(Dataset entries)
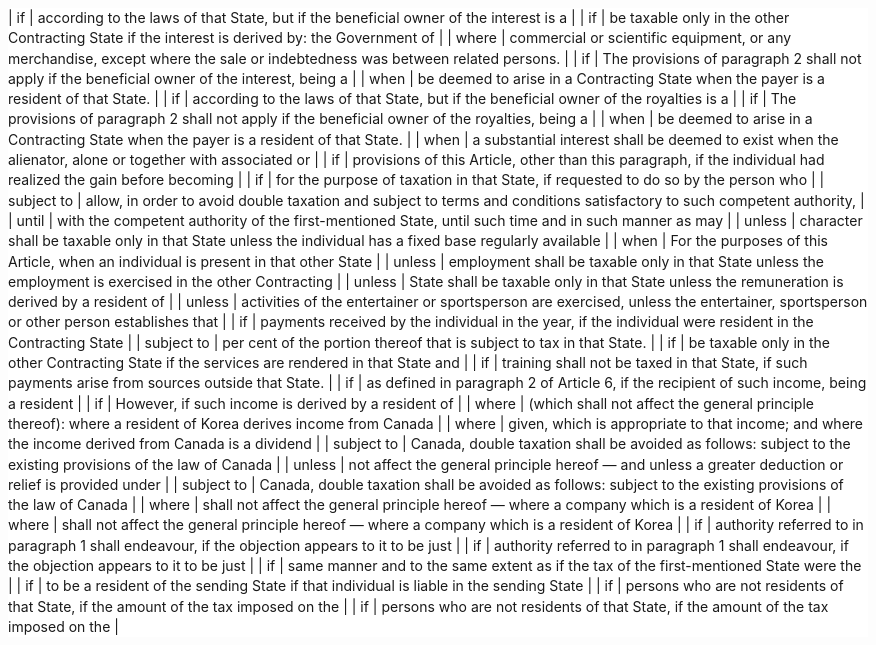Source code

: | if            | according to the laws of that State, but if the beneficial owner of the interest is a                                              |
| if            | be taxable only in the other Contracting State if the interest is derived by: the Government of                                    |
| where         | commercial or scientific equipment, or any merchandise, except where  the sale or indebtedness was between related persons.        |
| if            | The provisions of paragraph 2 shall not apply  if the beneficial owner of the interest, being a                                    |
| when          | be deemed to arise in a Contracting State when  the payer is a resident of that State.                                             |
| if            | according to the laws of that State, but if the beneficial owner of the royalties is a                                             |
| if            | The provisions of paragraph 2 shall not apply  if the beneficial owner of the royalties, being a                                   |
| when          | be deemed to arise in a Contracting State when  the payer is a resident of that State.                                             |
| when          | a substantial interest shall be deemed to exist when the alienator, alone or together with associated or                           |
| if            | provisions of this Article, other than this paragraph, if the individual had realized the gain before becoming                     |
| if            | for the purpose of taxation in that State, if requested to do so by the person who                                                 |
| subject to    | allow, in order to avoid double taxation and subject to terms and conditions satisfactory to such competent authority,             |
| until         | with the competent authority of the first-mentioned State, until such time and in such manner as may                               |
| unless        | character shall be taxable only in that State unless the individual has a fixed base regularly available                           |
| when          | For the purposes of this Article,  when an individual is present in that other State                                               |
| unless        | employment shall be taxable only in that State unless the employment is exercised in the other Contracting                         |
| unless        | State shall be taxable only in that State unless the remuneration is derived by a resident of                                      |
| unless        | activities of the entertainer or sportsperson are exercised, unless the entertainer, sportsperson or other person establishes that |
| if            | payments received by the individual in the year, if the individual were resident in the Contracting State                          |
| subject to    | per cent of the portion thereof that is subject to  tax in that State.                                                             |
| if            | be taxable only in the other Contracting State if the services are rendered in that State and                                      |
| if            | training shall not be taxed in that State, if  such payments arise from sources outside that State.                                |
| if            | as defined in paragraph 2 of Article 6, if the recipient of such income, being a resident                                          |
| if            | However,  if such income is derived by a resident of                                                                               |
| where         | (which shall not affect the general principle thereof): where a resident of Korea derives income from Canada                       |
| where         | given, which is appropriate to that income; and where the income derived from Canada is a dividend                                 |
| subject to    | Canada, double taxation shall be avoided as follows: subject to the existing provisions of the law of Canada                       |
| unless        | not affect the general principle hereof — and unless a greater deduction or relief is provided under                               |
| subject to    | Canada, double taxation shall be avoided as follows: subject to the existing provisions of the law of Canada                       |
| where         | shall not affect the general principle hereof — where a company which is a resident of Korea                                       |
| where         | shall not affect the general principle hereof — where a company which is a resident of Korea                                       |
| if            | authority referred to in paragraph 1 shall endeavour, if  the objection appears to it to be just                                   |
| if            | authority referred to in paragraph 1 shall endeavour, if  the objection appears to it to be just                                   |
| if            | same manner and to the same extent as if the tax of the first-mentioned State were the                                             |
| if            | to be a resident of the sending State if that individual is liable in the sending State                                            |
| if            | persons who are not residents of that State, if the amount of the tax imposed on the                                               |
| if            | persons who are not residents of that State, if the amount of the tax imposed on the                                               |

EXERCISE AIM —
Exactly as written, reproduce all of the entries while dropping the pictures.

RESPONSE BELOW —
Source code

: | if            | according to the laws of that State, but if the beneficial owner of the interest is a                                              |
| if            | be taxable only in the other Contracting State if the interest is derived by: the Government of                                    |
| where         | commercial or scientific equipment, or any merchandise, except where  the sale or indebtedness was between related persons.        |
| if            | The provisions of paragraph 2 shall not apply  if the beneficial owner of the interest, being a                                    |
| when          | be deemed to arise in a Contracting State when  the payer is a resident of that State.                                             |
| if            | according to the laws of that State, but if the beneficial owner of the royalties is a                                             |
| if            | The provisions of paragraph 2 shall not apply  if the beneficial owner of the royalties, being a                                   |
| when          | be deemed to arise in a Contracting State when  the payer is a resident of that State.                                             |
| when          | a substantial interest shall be deemed to exist when the alienator, alone or together with associated or                           |
| if            | provisions of this Article, other than this paragraph, if the individual had realized the gain before becoming                     |
| if            | for the purpose of taxation in that State, if requested to do so by the person who                                                 |
| subject to    | allow, in order to avoid double taxation and subject to terms and conditions satisfactory to such competent authority,             |
| until         | with the competent authority of the first-mentioned State, until such time and in such manner as may                               |
| unless        | character shall be taxable only in that State unless the individual has a fixed base regularly available                           |
| when          | For the purposes of this Article,  when an individual is present in that other State                                               |
| unless        | employment shall be taxable only in that State unless the employment is exercised in the other Contracting                         |
| unless        | State shall be taxable only in that State unless the remuneration is derived by a resident of                                      |
| unless        | activities of the entertainer or sportsperson are exercised, unless the entertainer, sportsperson or other person establishes that |
| if            | payments received by the individual in the year, if the individual were resident in the Contracting State                          |
| subject to    | per cent of the portion thereof that is subject to  tax in that State.                                                             |
| if            | be taxable only in the other Contracting State if the services are rendered in that State and                                      |
| if            | training shall not be taxed in that State, if  such payments arise from sources outside that State.                                |
| if            | as defined in paragraph 2 of Article 6, if the recipient of such income, being a resident                                          |
| if            | However,  if such income is derived by a resident of                                                                               |
| where         | (which shall not affect the general principle thereof): where a resident of Korea derives income from Canada                       |
| where         | given, which is appropriate to that income; and where the income derived from Canada is a dividend                                 |
| subject to    | Canada, double taxation shall be avoided as follows: subject to the existing provisions of the law of Canada                       |
| unless        | not affect the general principle hereof — and unless a greater deduction or relief is provided under                               |
| subject to    | Canada, double taxation shall be avoided as follows: subject to the existing provisions of the law of Canada                       |
| where         | shall not affect the general principle hereof — where a company which is a resident of Korea                                       |
| where         | shall not affect the general principle hereof — where a company which is a resident of Korea                                       |
| if            | authority referred to in paragraph 1 shall endeavour, if  the objection appears to it to be just                                   |
| if            | authority referred to in paragraph 1 shall endeavour, if  the objection appears to it to be just                                   |
| if            | same manner and to the same extent as if the tax of the first-mentioned State were the                                             |
| if            | to be a resident of the sending State if that individual is liable in the sending State                                            |
| if            | persons who are not residents of that State, if the amount of the tax imposed on the                                               |
| if            | persons who are not residents of that State, if the amount of the tax imposed on the                                               |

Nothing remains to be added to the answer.